Excerpted passage:

┌────────

Assignment 2

Assignment 2

(1)

url <- c("https://m.imdb.com/search/title/?title_type=feature&release_date=2010-01-01,2023-12-31&sort=user_rating,desc&num_votes=2500,&country_of_origin=TR&count=250","https://m.imdb.com/search/title/?title_type=feature&release_date=,2009-12-31&sort=user_rating,desc&num_votes=2500,&country_of_origin=TR&count=250")

(2)

library(tidyverse)
library(rvest)
library(stringr)
library(knitr)
library(ggplot2)


convert_time <- function(time_str) {
  hours <- 0
  minutes <- 0
  
  if (grepl("h", time_str)) {
    time_components <- strsplit(time_str, "h|m")[[1]]
    if (length(time_components) >= 1) {
      hours <- as.numeric(time_components[1])
    }
    if (length(time_components) >= 2) {
      minutes <- as.numeric(time_components[2])
    }
  } else {
    minutes <- as.numeric(gsub("m", "", time_str))
  }
  
  total_minutes <- hours * 60 + minutes
  return(total_minutes)
}


data_html <- read_html(url[1])
title_names_1 <- data_html |> html_nodes('.ipc-title__text')
title_names_1 <- html_text(title_names_1)
title_names_1 <- tail(head(title_names_1,-1),-1)
title_names_1 <- str_split(title_names_1, " ", n=2)
title_names_1 <- unlist(lapply(title_names_1, function(x) {x[2]}))

year_1 <- data_html |> html_nodes(".dli-title-metadata-item:nth-child(1)")
year_1 <- as.numeric(html_text(year_1))

duration_1 <- data_html |> html_nodes((".dli-title-metadata-item:nth-child(2)"))
duration_1 <- html_text(duration_1)
duration_1 <- unlist(lapply(duration_1, convert_time))

rating_1 <- data_html |> html_nodes(".ratingGroup--imdb-rating")

└────────

Data provided:
┌────────

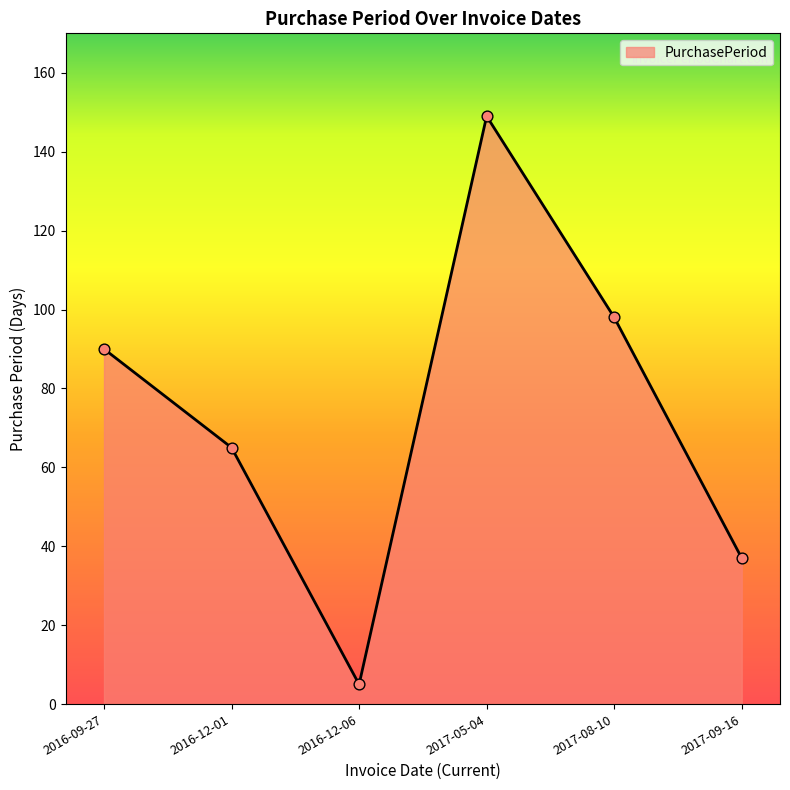

Approximately how many times larger is the value at 2016-09-27 compared to 2017-08-10?

0.9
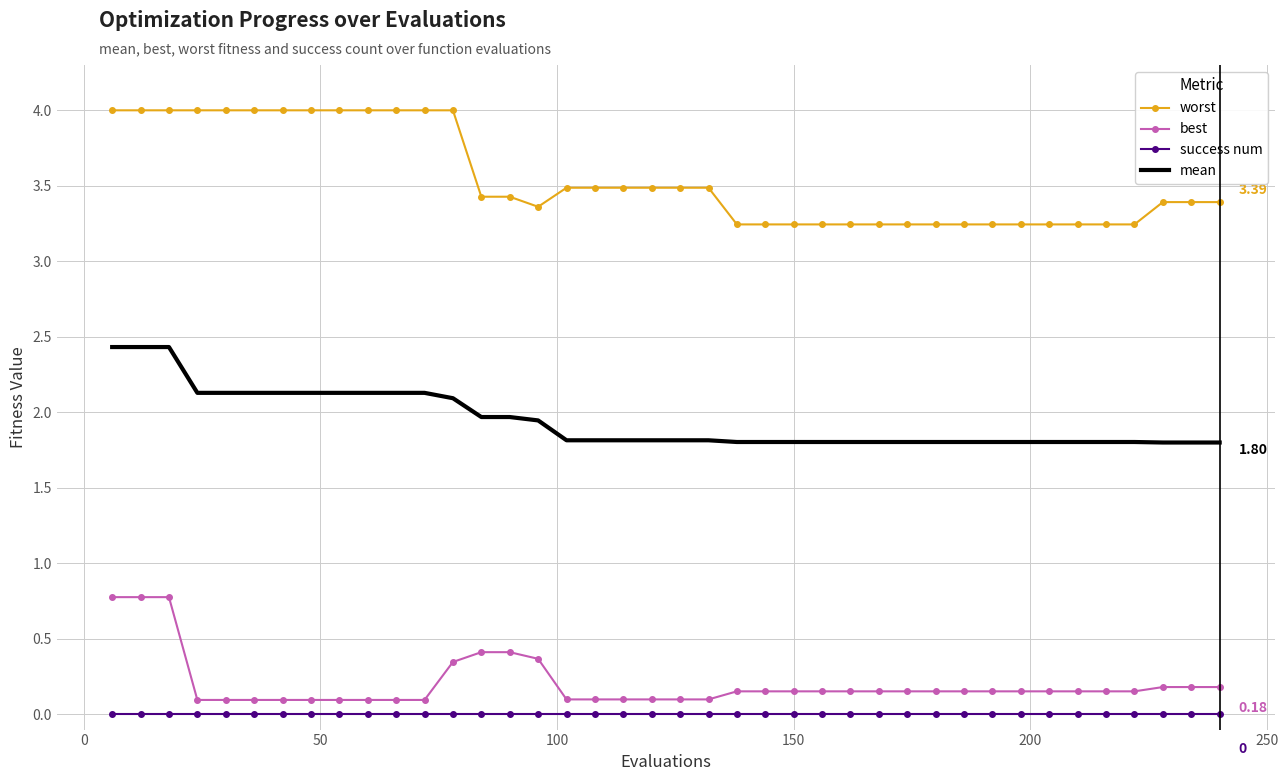

Which series has the widest spread of values?

worst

└────────

Directions:
a) Which R libraries does the Assignment 2 code load?
b) Transcribe the part of the Assignment 2 code that opens with the words containing "title_names_1 <- data_html" and closes with "duration_1 <- html_text(duration_1)".

Outputs by task:
a) tidyverse, rvest, stringr, knitr, and ggplot2

b)
title_names_1 <- data_html |> html_nodes('.ipc-title__text')
title_names_1 <- html_text(title_names_1)
title_names_1 <- tail(head(title_names_1,-1),-1)
title_names_1 <- str_split(title_names_1, " ", n=2)
title_names_1 <- unlist(lapply(title_names_1, function(x) {x[2]}))

year_1 <- data_html |> html_nodes(".dli-title-metadata-item:nth-child(1)")
year_1 <- as.numeric(html_text(year_1))

duration_1 <- data_html |> html_nodes((".dli-title-metadata-item:nth-child(2)"))
duration_1 <- html_text(duration_1)